=== TRAVAIL À RÉALISER ===
• A. Recopiez le passage du texte sur le renouvellement des CSE compris entre "L’intérêt d’un premier" et "fonctionnement du CSE.", bornes incluses.
• B. Traduisez en anglais la phrase suivante du texte sur le renouvellement des CSE : « L’intérêt d’un premier bilan est d’autant plus important que le CSE est une instance nouvelle que les entreprises et les élus devaient s’approprier dans leur contexte propre. »

== DOCUMENT SOURCE ==

Renouvellement des CSE : l’occasion d’un retour réflexif partagé - analyse de Jean-Pierre Willems
Par Agnès Redon | Le | Prérogatives
Une vague montante de renouvellement de CSE permet de réaliser un premier bilan. Jean-Pierre Willems, chargé d’enseignement politiques droit et pratiques de formation - master DRH à l’Université Paris 1 - Panthéon-Sorbonne, livre son analyse.
- 90 000 CSE ont été mis en place depuis 2018, selon le ministère du Travail ;
- 20 000 seront renouvelés en 2022 ;
- Une vague sera plus importante en 2023 puisque 50 000 CSE arriveront au terme de leurs premiers mandats ;
- L’année 2024 devrait encore voir 20 000 retardataires procéder au renouvellement de l’institution et l’arrivée de nouveaux entrants.
Ce bilan peut être mené au niveau national, c’est notamment le travail conduit par France Stratégie, mais sa pertinence sera sans doute plus élevée au niveau des entreprises, tant les pratiques de fonctionnement s’avèrent être différentes.
L’intérêt d’un premier bilan est d’autant plus important que le CSE est une instance nouvelle que les entreprises et les élus devaient s’approprier dans leur contexte propre.
La pandémie, qui a nécessité beaucoup d’adaptations dans les procédures de dialogue social, n’a pas facilité cette appropriation. Une prise de recul peut être nécessaire pour identifier les aménagements et pour définir un cadre adapté au dialogue social dans l’organisation. Par le biais notamment de la négociation puisque la loi lui accorde désormais une très large place dans la détermination des moyens et modalités de fonctionnement du CSE.

===
== ENREGISTREMENTS DE DONNÉES ==

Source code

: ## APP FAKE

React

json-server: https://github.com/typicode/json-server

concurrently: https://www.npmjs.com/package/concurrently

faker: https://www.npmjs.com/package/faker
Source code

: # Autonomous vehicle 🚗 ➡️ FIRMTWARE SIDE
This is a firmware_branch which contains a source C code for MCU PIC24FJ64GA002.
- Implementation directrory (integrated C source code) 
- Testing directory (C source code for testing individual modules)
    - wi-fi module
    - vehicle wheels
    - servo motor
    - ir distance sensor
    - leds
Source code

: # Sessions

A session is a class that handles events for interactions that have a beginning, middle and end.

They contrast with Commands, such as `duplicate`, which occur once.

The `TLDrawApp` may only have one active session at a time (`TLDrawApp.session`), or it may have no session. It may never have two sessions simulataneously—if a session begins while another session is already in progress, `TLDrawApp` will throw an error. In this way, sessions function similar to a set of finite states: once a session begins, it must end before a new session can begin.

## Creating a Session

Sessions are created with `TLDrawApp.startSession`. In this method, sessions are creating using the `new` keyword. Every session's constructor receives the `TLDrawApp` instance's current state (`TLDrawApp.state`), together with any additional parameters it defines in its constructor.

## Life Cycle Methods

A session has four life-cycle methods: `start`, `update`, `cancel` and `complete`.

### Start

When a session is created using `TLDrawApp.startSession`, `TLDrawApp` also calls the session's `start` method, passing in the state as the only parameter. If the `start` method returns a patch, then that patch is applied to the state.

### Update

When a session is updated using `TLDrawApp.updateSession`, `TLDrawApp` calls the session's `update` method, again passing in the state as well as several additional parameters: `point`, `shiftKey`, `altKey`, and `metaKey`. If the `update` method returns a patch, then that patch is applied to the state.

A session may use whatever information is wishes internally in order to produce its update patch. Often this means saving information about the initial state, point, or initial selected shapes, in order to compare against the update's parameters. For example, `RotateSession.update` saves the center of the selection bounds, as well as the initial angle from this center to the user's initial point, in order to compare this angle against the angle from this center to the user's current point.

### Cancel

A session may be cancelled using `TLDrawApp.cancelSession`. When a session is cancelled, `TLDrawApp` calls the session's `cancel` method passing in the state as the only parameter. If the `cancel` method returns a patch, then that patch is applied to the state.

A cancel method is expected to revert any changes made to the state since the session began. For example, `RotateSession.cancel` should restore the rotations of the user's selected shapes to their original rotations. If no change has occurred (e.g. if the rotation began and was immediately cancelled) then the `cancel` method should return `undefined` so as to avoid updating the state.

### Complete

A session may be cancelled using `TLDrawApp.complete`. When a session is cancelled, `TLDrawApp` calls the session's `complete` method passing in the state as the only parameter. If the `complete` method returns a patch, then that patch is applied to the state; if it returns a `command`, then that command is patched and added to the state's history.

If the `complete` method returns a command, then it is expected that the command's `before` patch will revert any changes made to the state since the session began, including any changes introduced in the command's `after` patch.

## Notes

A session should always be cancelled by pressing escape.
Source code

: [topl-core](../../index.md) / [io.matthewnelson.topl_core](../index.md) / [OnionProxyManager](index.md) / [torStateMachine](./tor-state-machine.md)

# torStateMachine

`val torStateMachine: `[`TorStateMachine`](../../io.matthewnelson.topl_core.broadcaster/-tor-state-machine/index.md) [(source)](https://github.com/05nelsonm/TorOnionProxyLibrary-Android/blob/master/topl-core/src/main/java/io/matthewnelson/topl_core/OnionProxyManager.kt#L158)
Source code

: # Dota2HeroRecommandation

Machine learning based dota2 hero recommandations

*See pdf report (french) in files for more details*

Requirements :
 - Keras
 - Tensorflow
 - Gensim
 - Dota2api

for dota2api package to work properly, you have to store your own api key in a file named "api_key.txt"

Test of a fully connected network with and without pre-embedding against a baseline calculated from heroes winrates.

===

=== RÉPONSES PAR TÂCHE ===
• A.
L’intérêt d’un premier bilan est d’autant plus important que le CSE est une instance nouvelle que les entreprises et les élus devaient s’approprier dans leur contexte propre.
La pandémie, qui a nécessité beaucoup d’adaptations dans les procédures de dialogue social, n’a pas facilité cette appropriation. Une prise de recul peut être nécessaire pour identifier les aménagements et pour définir un cadre adapté au dialogue social dans l’organisation. Par le biais notamment de la négociation puisque la loi lui accorde désormais une très large place dans la détermination des moyens et modalités de fonctionnement du CSE.

• B. The value of an initial review is all the greater because the CSE is a new body that companies and elected representatives had to make their own within their specific context.